Lions can climb trees
Lions differ from most other cats in that they are almost exclusively terrestrial throughout much of their range and look comically clumsy when they do attempt to climb a tree. As a result, you could easily spend a year in certain African safari destinations – Greater Kruger, for instance, or Etosha or Hwange – and not see a single lion up a tree. Despite this, there are a few specific areas in East Africa where tree-climbing lions are frequently observed, notably Lake Manyara National Park, parts of the southern and central Serengeti, and the Ishasha sector of Queen Elizabeth National Park. The reason for this unusual behavior is a matter of conjecture, but the most likely explanation is that it was initiated to escape the attention of biting flies during an epidemic of these annoying creatures, and it has since become part of the local lion culture.

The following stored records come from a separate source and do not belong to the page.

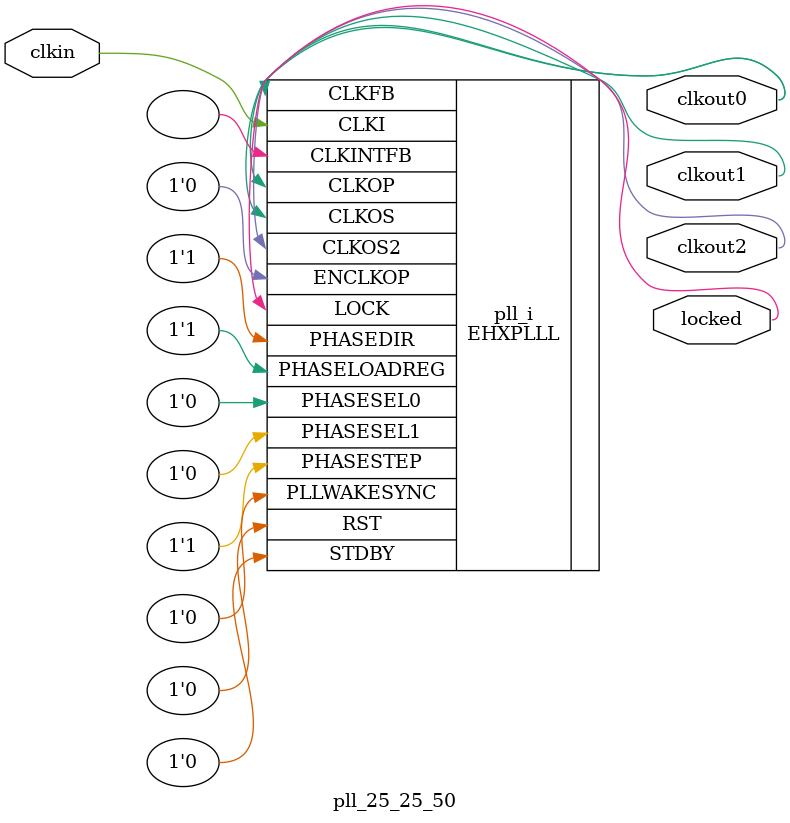
<source format=v>
module pll_25_25_50
(
    input clkin, // 25 MHz, 0 deg
    output clkout0, // 25 MHz, 0 deg
    output clkout1, // 25 MHz, 0 deg
    output clkout2, // 50 MHz, 0 deg
    output locked
);
(* FREQUENCY_PIN_CLKI="25" *)
(* FREQUENCY_PIN_CLKOP="25" *)
(* FREQUENCY_PIN_CLKOS="25" *)
(* FREQUENCY_PIN_CLKOS2="50" *)
(* ICP_CURRENT="12" *) (* LPF_RESISTOR="8" *) (* MFG_ENABLE_FILTEROPAMP="1" *) (* MFG_GMCREF_SEL="2" *)
EHXPLLL #(
        .PLLRST_ENA("DISABLED"),
        .INTFB_WAKE("DISABLED"),
        .STDBY_ENABLE("DISABLED"),
        .DPHASE_SOURCE("DISABLED"),
        .OUTDIVIDER_MUXA("DIVA"),
        .OUTDIVIDER_MUXB("DIVB"),
        .OUTDIVIDER_MUXC("DIVC"),
        .OUTDIVIDER_MUXD("DIVD"),
        .CLKI_DIV(1),
        .CLKOP_ENABLE("ENABLED"),
        .CLKOP_DIV(24),
        .CLKOP_CPHASE(11),
        .CLKOP_FPHASE(0),
        .CLKOS_ENABLE("ENABLED"),
        .CLKOS_DIV(24),
        .CLKOS_CPHASE(11),
        .CLKOS_FPHASE(0),
        .CLKOS2_ENABLE("ENABLED"),
        .CLKOS2_DIV(12),
        .CLKOS2_CPHASE(11),
        .CLKOS2_FPHASE(0),
        .FEEDBK_PATH("CLKOP"),
        .CLKFB_DIV(1)
    ) pll_i (
        .RST(1'b0),
        .STDBY(1'b0),
        .CLKI(clkin),
        .CLKOP(clkout0),
        .CLKOS(clkout1),
        .CLKOS2(clkout2),
        .CLKFB(clkout0),
        .CLKINTFB(),
        .PHASESEL0(1'b0),
        .PHASESEL1(1'b0),
        .PHASEDIR(1'b1),
        .PHASESTEP(1'b1),
        .PHASELOADREG(1'b1),
        .PLLWAKESYNC(1'b0),
        .ENCLKOP(1'b0),
        .LOCK(locked)
	);
endmodule

</source>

Lions once lived wild in most of Europe and Asia
Today we tend to think of lions as living exclusively in sub-Saharan Africa. But this wasn’t the case in ancient times, when a global population of more than one million lions ranged across much of Europe, Asia, and the Middle East, occupying most habitats other than desert and rainforest < https://brilliantmaps.com/distribution-of-lions>. Their last European outpost was the Caucasus (between the Black and Caspian Seas), where lions probably became extinct about 1,000 years ago. Lions survived in North Africa and the Middle East into the early 20th century, while the once plentiful Asian population has been reduced to about 675 individuals concentrated in one national park in the Indian province of Gujarat.
Africa’s wild lion numbers are in drastic decline
Because lions are so conspicuous in many major African safari destinations, it is easy to underestimate how rapidly numbers are in decline. In the early 20th century, it is thought that more than 200,000 lions still roamed the wilds of Africa. By the 1990s, numbers had declined to perhaps 50,000, while today most estimates are in the ballpark of 15-25,000, up to half of which lives in Tanzania. The main reason for this decline is conflict with humans, particularly outside of national parks, where lions frequently prey on livestock and can pose a more direct threat to local villagers.
The increased difficulty of moving between protected areas without coming into conflict with humans has caused Africa’s lions to become very fragmented. Today, there are perhaps a dozen African ecosystems that still sustain genetically viable populations, among them Serengeti-Mara, Nyerere-Niassa, Kavango-Zambezi, and Greater Kruger. In southern Africa particularly, many smaller and more isolated reserves now regularly relocate lions between them to ensure genetic variety. All the same, it is probably only a matter of time before the IUCN Red List assessment of lions as Vulnerable is changed to Endangered.